India’s drug regulator announced that Tuesday that it has allowed vaccine maker Serum Institute (SII) to enrol kids between seven to eleven years of age for its trial of US drugmaker Novavax’s Covid-19 vaccine.
“After detailed deliberation, the committee recommended for allowing enrolment of subjects of 7 to 11 years of age group as per the protocol,” a subject expert panel of the Central Drugs Standard Control Organisation told media outlets in a briefing.
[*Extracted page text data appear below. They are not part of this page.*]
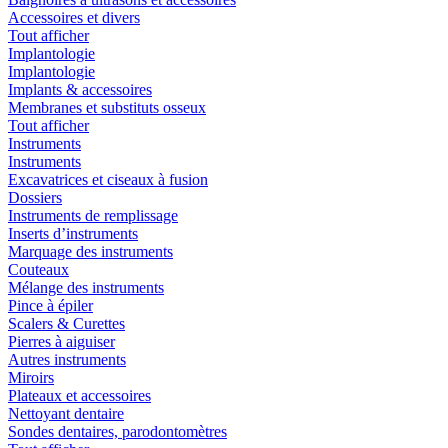
Accessoires et divers
Tout afficher
Implantologie
Implantologie
Implants & accessoires
Membranes et substituts osseux
Tout afficher
Instruments
Instruments
Excavatrices et ciseaux à fusion
Dossiers
Instruments de remplissage
Inserts d’instruments
Marquage des instruments
Couteaux
Mélange des instruments
Pince à épiler
Scalers & Curettes
Pierres à aiguiser
Autres instruments
Miroirs
Plateaux et accessoires
Nettoyant dentaire
Sondes dentaires, parodontomètres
Novavax has not received authorisation in India yet, however, SII is already conducting trials on children aged 12-17 age group and has presented safety data for an initial 100 participants. So far, only drugmaker Zydus Cadila’s DNA Covid-19 vaccine has received emergency use approval in India to be used in adults and children aged 12 years and above.
However, the company’s CEO Adar Poonawalla recently said he hopes the vaccine will be approved for adults by October and for children below 18 in early 2022.
SII, considered the world’s largest vaccine maker, is also producing Covishield for India, a locally manufactured version of the Oxford-AstraZeneca vaccine. The company’s domestically produced version of Novavax will be labelled Covovax.
India’s Covid situation has been improving in recent weeks, with the country posting an increase of just 18,000 cases on Monday — the lowest since 10 March. The gradual decline has also pushed its total number of active cases below 300,000 for the first time in six months.
However, there’s a looming fear of a prospective third wave as the country tries to immunise its unjabbed population. India has so far administered 870 million doses immunising over 16 per cent of its massive 1.4 billion population with 46 per cent with one dose.